### Directive
Keeping every word in place, write out the entries that come next.

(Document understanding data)
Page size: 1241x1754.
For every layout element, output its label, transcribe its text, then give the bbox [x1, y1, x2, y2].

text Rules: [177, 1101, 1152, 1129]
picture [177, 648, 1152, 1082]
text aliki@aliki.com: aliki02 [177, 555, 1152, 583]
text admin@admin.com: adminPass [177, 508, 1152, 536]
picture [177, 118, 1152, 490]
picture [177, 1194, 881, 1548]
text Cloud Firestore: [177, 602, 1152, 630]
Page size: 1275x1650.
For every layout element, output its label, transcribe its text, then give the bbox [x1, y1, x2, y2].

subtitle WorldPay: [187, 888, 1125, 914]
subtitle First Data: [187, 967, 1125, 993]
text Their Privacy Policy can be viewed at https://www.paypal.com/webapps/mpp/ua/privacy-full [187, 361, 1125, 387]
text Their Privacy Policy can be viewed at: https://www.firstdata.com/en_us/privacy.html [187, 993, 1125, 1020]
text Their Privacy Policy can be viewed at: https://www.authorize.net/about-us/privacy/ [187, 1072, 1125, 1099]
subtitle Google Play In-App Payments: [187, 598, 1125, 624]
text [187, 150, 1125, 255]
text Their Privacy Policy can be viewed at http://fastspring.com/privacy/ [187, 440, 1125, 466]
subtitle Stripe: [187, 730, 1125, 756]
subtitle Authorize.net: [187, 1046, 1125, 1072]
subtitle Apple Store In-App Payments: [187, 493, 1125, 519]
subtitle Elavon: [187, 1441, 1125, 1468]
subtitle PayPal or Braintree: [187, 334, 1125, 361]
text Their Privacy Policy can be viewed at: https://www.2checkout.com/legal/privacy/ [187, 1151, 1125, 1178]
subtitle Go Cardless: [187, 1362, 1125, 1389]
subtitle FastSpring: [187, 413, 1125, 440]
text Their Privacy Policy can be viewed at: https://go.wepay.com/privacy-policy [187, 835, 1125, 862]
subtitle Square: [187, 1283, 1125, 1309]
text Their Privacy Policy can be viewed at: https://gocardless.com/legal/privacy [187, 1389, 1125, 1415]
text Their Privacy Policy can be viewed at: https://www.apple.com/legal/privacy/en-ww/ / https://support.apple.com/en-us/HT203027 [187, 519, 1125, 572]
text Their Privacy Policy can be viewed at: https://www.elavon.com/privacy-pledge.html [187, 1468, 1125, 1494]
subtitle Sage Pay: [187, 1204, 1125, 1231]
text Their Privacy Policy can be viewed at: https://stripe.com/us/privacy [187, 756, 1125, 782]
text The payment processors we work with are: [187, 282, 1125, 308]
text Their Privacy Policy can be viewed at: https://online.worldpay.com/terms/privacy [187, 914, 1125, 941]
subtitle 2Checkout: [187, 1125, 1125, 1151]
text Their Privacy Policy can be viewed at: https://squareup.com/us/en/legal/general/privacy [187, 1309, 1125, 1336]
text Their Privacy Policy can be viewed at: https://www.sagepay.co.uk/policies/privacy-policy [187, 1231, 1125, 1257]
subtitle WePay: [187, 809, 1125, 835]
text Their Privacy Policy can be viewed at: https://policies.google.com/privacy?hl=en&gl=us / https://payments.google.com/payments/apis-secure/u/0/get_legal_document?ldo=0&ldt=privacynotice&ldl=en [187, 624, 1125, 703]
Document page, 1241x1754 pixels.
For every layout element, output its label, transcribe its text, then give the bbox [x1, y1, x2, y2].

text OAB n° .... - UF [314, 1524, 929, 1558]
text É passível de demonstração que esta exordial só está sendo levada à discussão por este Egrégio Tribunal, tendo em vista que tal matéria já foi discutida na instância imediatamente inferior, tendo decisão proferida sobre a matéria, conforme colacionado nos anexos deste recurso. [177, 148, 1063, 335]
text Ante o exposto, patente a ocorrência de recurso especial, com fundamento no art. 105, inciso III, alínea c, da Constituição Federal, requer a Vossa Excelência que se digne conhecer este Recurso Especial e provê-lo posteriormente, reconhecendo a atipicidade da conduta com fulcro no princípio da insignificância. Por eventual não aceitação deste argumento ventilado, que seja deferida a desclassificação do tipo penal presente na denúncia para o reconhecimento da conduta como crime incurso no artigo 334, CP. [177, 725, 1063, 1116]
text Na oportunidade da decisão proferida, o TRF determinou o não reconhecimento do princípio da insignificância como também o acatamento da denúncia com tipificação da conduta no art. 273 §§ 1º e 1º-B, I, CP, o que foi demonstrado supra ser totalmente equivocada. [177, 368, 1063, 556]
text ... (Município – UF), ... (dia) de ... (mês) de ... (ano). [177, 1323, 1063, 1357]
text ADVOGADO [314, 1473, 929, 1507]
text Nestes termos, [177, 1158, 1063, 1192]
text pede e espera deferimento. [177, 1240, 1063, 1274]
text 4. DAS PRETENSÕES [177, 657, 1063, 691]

### Answer to this problem
Page size: 1241x1754.
For every layout element, output its label, transcribe its text, then give the bbox [x1, y1, x2, y2].

text Rules: [177, 1101, 1152, 1129]
picture [177, 648, 1152, 1082]
text aliki@aliki.com: aliki02 [177, 555, 1152, 583]
text admin@admin.com: adminPass [177, 508, 1152, 536]
picture [177, 118, 1152, 490]
picture [177, 1194, 881, 1548]
text Cloud Firestore: [177, 602, 1152, 630]
Page size: 1275x1650.
For every layout element, output its label, transcribe its text, then give the bbox [x1, y1, x2, y2].

subtitle WorldPay: [187, 888, 1125, 914]
subtitle First Data: [187, 967, 1125, 993]
text Their Privacy Policy can be viewed at https://www.paypal.com/webapps/mpp/ua/privacy-full [187, 361, 1125, 387]
text Their Privacy Policy can be viewed at: https://www.firstdata.com/en_us/privacy.html [187, 993, 1125, 1020]
text Their Privacy Policy can be viewed at: https://www.authorize.net/about-us/privacy/ [187, 1072, 1125, 1099]
subtitle Google Play In-App Payments: [187, 598, 1125, 624]
text [187, 150, 1125, 255]
text Their Privacy Policy can be viewed at http://fastspring.com/privacy/ [187, 440, 1125, 466]
subtitle Stripe: [187, 730, 1125, 756]
subtitle Authorize.net: [187, 1046, 1125, 1072]
subtitle Apple Store In-App Payments: [187, 493, 1125, 519]
subtitle Elavon: [187, 1441, 1125, 1468]
subtitle PayPal or Braintree: [187, 334, 1125, 361]
text Their Privacy Policy can be viewed at: https://www.2checkout.com/legal/privacy/ [187, 1151, 1125, 1178]
subtitle Go Cardless: [187, 1362, 1125, 1389]
subtitle FastSpring: [187, 413, 1125, 440]
text Their Privacy Policy can be viewed at: https://go.wepay.com/privacy-policy [187, 835, 1125, 862]
subtitle Square: [187, 1283, 1125, 1309]
text Their Privacy Policy can be viewed at: https://gocardless.com/legal/privacy [187, 1389, 1125, 1415]
text Their Privacy Policy can be viewed at: https://www.apple.com/legal/privacy/en-ww/ / https://support.apple.com/en-us/HT203027 [187, 519, 1125, 572]
text Their Privacy Policy can be viewed at: https://www.elavon.com/privacy-pledge.html [187, 1468, 1125, 1494]
subtitle Sage Pay: [187, 1204, 1125, 1231]
text Their Privacy Policy can be viewed at: https://stripe.com/us/privacy [187, 756, 1125, 782]
text The payment processors we work with are: [187, 282, 1125, 308]
text Their Privacy Policy can be viewed at: https://online.worldpay.com/terms/privacy [187, 914, 1125, 941]
subtitle 2Checkout: [187, 1125, 1125, 1151]
text Their Privacy Policy can be viewed at: https://squareup.com/us/en/legal/general/privacy [187, 1309, 1125, 1336]
text Their Privacy Policy can be viewed at: https://www.sagepay.co.uk/policies/privacy-policy [187, 1231, 1125, 1257]
subtitle WePay: [187, 809, 1125, 835]
text Their Privacy Policy can be viewed at: https://policies.google.com/privacy?hl=en&gl=us / https://payments.google.com/payments/apis-secure/u/0/get_legal_document?ldo=0&ldt=privacynotice&ldl=en [187, 624, 1125, 703]
Document page, 1241x1754 pixels.
For every layout element, output its label, transcribe its text, then give the bbox [x1, y1, x2, y2].

text OAB n° .... - UF [314, 1524, 929, 1558]
text É passível de demonstração que esta exordial só está sendo levada à discussão por este Egrégio Tribunal, tendo em vista que tal matéria já foi discutida na instância imediatamente inferior, tendo decisão proferida sobre a matéria, conforme colacionado nos anexos deste recurso. [177, 148, 1063, 335]
text Ante o exposto, patente a ocorrência de recurso especial, com fundamento no art. 105, inciso III, alínea c, da Constituição Federal, requer a Vossa Excelência que se digne conhecer este Recurso Especial e provê-lo posteriormente, reconhecendo a atipicidade da conduta com fulcro no princípio da insignificância. Por eventual não aceitação deste argumento ventilado, que seja deferida a desclassificação do tipo penal presente na denúncia para o reconhecimento da conduta como crime incurso no artigo 334, CP. [177, 725, 1063, 1116]
text Na oportunidade da decisão proferida, o TRF determinou o não reconhecimento do princípio da insignificância como também o acatamento da denúncia com tipificação da conduta no art. 273 §§ 1º e 1º-B, I, CP, o que foi demonstrado supra ser totalmente equivocada. [177, 368, 1063, 556]
text ... (Município – UF), ... (dia) de ... (mês) de ... (ano). [177, 1323, 1063, 1357]
text ADVOGADO [314, 1473, 929, 1507]
text Nestes termos, [177, 1158, 1063, 1192]
text pede e espera deferimento. [177, 1240, 1063, 1274]
text 4. DAS PRETENSÕES [177, 657, 1063, 691]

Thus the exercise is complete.